A loop-the-loop track consists of an incline that leads into a circular loop of radius r. What is the minimum height that a mass can be released from rest and still make it around the loop without falling off? Neglect friction.

First, we need to know the minimum speed at the top of the loop for the mass to remain on the track. We do this by DID TASC.

Step 1: Draw diagram and coordinate system.

Step 2: Isolate the system.

Step 3: Draw all forces.

Step 4: Take components.

Step 5: Apply Newton's second law.

Step 6: Solve.

Step 7: Check.

Step 3: At the top of the loop, the two forces are N and mg, both acting down.

Step 5:
ΣF_{r} = N + mg =
mv^{2}/r → N = mv^{2}/r - mg.

Step 6:
Minimum speed is given by N=0
→ v^{2} = gr.

Multiply by ½ m to get: ½
mgr = ½ mv^{2}.

The minimum kinetic energy at the top is ½ mgr.
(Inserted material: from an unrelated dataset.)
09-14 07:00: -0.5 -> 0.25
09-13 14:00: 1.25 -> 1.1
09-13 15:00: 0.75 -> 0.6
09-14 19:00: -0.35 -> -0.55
Now determine the initial kinetic energy needed by D0EL.

Step 1: Define/draw diagram and coordinate system.

Step 2: Choose a consistent zero.

Step 3: Energy conservation.

Step 4: Losses.

Step 2: The zero level for potential energy is the bottom of the loop.

Step 3: U_{i} + K_{i} = U_{f} + K_{f}.

K_{i} = 0, U_{i} = mgh,
while K_{f} = ½ mgr, U_{f} = mg(2r).

Energy conservation: mgh = ½ mgr + mg(2r)

Finally, h = 2r + r/2 = 5r/2.

A mass released from lower than h = 5r/2 will fall off the loop. A mass
released from higher up will have a non-zero normal force at the top, and
will loop the loop.